We arrived in Lake George in the early evening. Being that it is not season, we knew we’d be able to find a room. We drove a couple of times through the center of town eying the various accommodations and chose a place on the lake called “The Georgian,” that looked like it would be good for us. Just happy to stop and lie down for a bit, it was what we needed most of all. About an hour later we went to a place recommended to us called “George’s,” and ordered some nice seafood and wine.
The next morning it was just as beautiful as they predicted, hard to believe that the day before had been so rainy and messy. Stepping outside our room I saw Lake George and the Adirondack’s for the first time. I love arriving places in the dark and waking up to a beautiful surprise! They say there is nothing like a New England Fall (see Lake George photo). I don’t know if that is true but they are spectacular. This time of year is really wonderful. Although it is off season I suppose many others were there to check out the color’s too as the hotel seemed to be full.
Leaving the “Georgian,” we wanted to do a little walking around the lake to get a better view of things. Being short on time we decided to do so near Ft. William Henry (photo above), an old fort that is on the Southern tip of Lake George and dates back to the French and Indian War in the late 1750’s. Sometimes I forget how much of American history is so close by. A little later we were driving and wanted to take the car on a ferry and cross over to Vermont, but the ferry was closed for the season. While driving to the bridge we caught another old fort called, Fort Ticonderoga. It too has a history dating back to the French and Indian War continuing through the Revolutionary War.
We spent most of the day in Vermont driving through the mountains, marveling in their countryside, buying gourds, little pumpkins, and maple syrup from farmers, me snapping lots of photos and all and all being good tourists. Driving through Bennington we said our farewells to our beautiful fall day in Vermont. Soon we crossed over into Massachusetts, later Connecticut, then New York and late Sunday night NYC.
So the title of this piece is “5 State Fall Foliage” and I’ve only mentioned 4 states. The 5th state was New Jersey. The way the states are shaped in parts and how they built the freeways, you sometimes have to leave NY to get back into NY. Giving Jersey its due, their leaves were beautiful too.

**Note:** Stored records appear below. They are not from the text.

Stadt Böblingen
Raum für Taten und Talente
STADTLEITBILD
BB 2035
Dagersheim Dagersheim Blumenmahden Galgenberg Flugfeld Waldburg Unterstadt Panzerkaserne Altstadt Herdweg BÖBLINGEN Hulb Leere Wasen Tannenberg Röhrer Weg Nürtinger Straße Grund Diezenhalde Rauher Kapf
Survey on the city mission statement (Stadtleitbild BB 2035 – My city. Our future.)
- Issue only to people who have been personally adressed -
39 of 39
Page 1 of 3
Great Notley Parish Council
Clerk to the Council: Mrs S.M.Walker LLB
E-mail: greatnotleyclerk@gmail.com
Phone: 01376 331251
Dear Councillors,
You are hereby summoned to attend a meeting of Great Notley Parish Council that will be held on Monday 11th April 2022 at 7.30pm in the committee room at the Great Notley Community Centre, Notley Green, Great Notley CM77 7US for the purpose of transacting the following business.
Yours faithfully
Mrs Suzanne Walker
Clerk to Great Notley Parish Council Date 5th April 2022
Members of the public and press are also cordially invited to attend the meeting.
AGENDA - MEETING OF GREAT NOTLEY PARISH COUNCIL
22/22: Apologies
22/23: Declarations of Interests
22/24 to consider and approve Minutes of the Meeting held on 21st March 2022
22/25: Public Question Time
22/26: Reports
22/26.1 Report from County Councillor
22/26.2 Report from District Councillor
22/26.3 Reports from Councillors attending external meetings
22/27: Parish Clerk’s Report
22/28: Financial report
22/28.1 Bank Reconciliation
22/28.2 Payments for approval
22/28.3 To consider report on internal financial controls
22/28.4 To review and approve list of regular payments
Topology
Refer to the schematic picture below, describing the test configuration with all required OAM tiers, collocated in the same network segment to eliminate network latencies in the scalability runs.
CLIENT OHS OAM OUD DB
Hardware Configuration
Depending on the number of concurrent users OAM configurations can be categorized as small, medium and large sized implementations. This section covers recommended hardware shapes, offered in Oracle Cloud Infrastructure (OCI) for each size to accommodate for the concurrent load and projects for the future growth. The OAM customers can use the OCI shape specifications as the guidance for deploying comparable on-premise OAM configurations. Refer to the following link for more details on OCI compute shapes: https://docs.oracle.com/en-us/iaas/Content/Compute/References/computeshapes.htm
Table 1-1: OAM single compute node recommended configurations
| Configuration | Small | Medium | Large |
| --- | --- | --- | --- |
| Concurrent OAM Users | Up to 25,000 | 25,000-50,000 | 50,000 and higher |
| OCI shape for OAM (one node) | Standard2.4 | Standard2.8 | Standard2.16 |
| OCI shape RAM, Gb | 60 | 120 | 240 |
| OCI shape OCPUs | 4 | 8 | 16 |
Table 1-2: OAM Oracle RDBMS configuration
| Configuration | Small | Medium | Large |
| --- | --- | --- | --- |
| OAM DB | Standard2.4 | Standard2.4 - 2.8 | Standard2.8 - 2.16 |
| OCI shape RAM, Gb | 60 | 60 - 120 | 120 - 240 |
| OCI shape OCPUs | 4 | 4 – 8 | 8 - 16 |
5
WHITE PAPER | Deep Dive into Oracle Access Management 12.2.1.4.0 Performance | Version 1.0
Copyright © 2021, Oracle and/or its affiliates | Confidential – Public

It turned out to be a long two days. It was really a three-day trip, especially given our accident. But it was beautiful and come next fall if you get the chance, if you don’t live in the area, try to catch a New England fall. Make reservations early as things get booked, and also perhaps go a little sooner then we did, although spectacular we were a little late ourselves particularly further north. And if you’re looking to go to Lake George, I can recommend “The Georgian Resort.” We didn’t eat there, but the rooms were nice and comfortable.